On March 9, Israeli Prime Minister Benjamin Netanyahu traveled to Moscow for a summit with Russia’s president, Vladimir Putin, for the fourth time in the past 18 months. Since Russian forces entered Syria in September 2015 to rescue the Assad regime, Jerusalem and Moscow have had much to talk about, including ways to ensure that Israeli and Russian combat aircraft don’t get into dogfights in the skies over Damascus. Changed global strategic circumstances may also now dictate that Netanyahu exploit his close contacts with both Putin and President Trump to pass messages between the two. But Netanyahu very pointedly stated after his meeting that the main agenda item was Iran: not the Iran nuclear deal, which is a fait accompli, but the growing Iranian military threat to Israel from Syria and Lebanon.
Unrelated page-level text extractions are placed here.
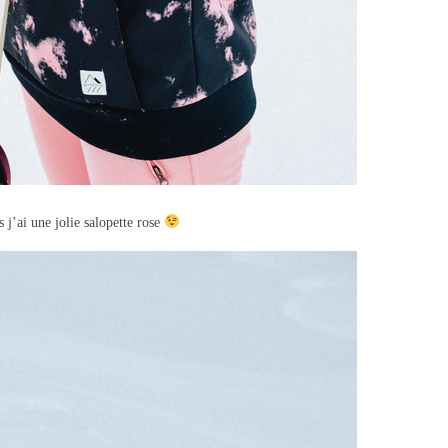
 j’ai une jolie salopette rose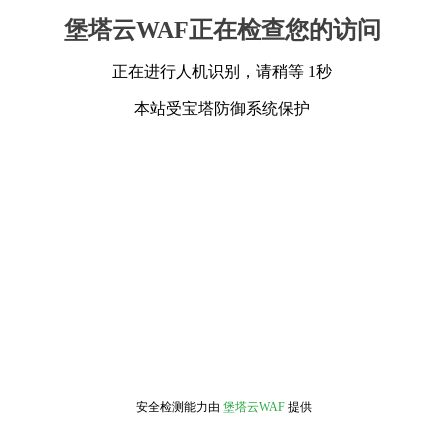
堡塔云WAF正在检查您的访问
正在进行人机识别，请稍等 1秒
本站受宝塔防御系统保护
安全检测能力由
堡塔云WAF
提供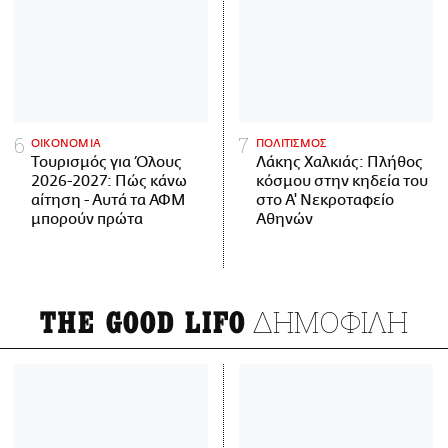
ΟΙΚΟΝΟΜΙΑ
ΠΟΛΙΤΙΣΜΟΣ
Τουρισμός για Όλους
Λάκης Χαλκιάς: Πλήθος
2026-2027: Πώς κάνω
κόσμου στην κηδεία του
αίτηση - Αυτά τα ΑΦΜ
στο Α' Νεκροταφείο
μπορούν πρώτα
Αθηνών
ΔΗΜΟΦΙΛΗ
THE GOOD LIFO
These developments raise weighty questions. Can Putin be persuaded to escort Iran’s forces and proxies out of Syria as part of the Russian endgame there? Will the Israeli threat to target all of Lebanon next time around succeed in deterring another war with Hezbollah, or could it have the unfortunate effect of widening that war? And if war breaks out and Hezbollah rains tens of thousands of missiles over most of Israel, will an all-out Israeli response that targets large portions of both Syria and Lebanon succeed in ending the next war quickly? Will Iranian forces suffer enough damage in the fighting to deter Tehran in the future? Will Israel, too, suffer heavy civilian and infrastructure damage?
Last but not least, where does the Trump administration weigh in regarding the increasing Iranian threat to Israel from Syrian and Lebanese soil? The United States and Russia are potentially the only parties capable of changing the reality on the ground in Syria. The Arab world certainly won’t.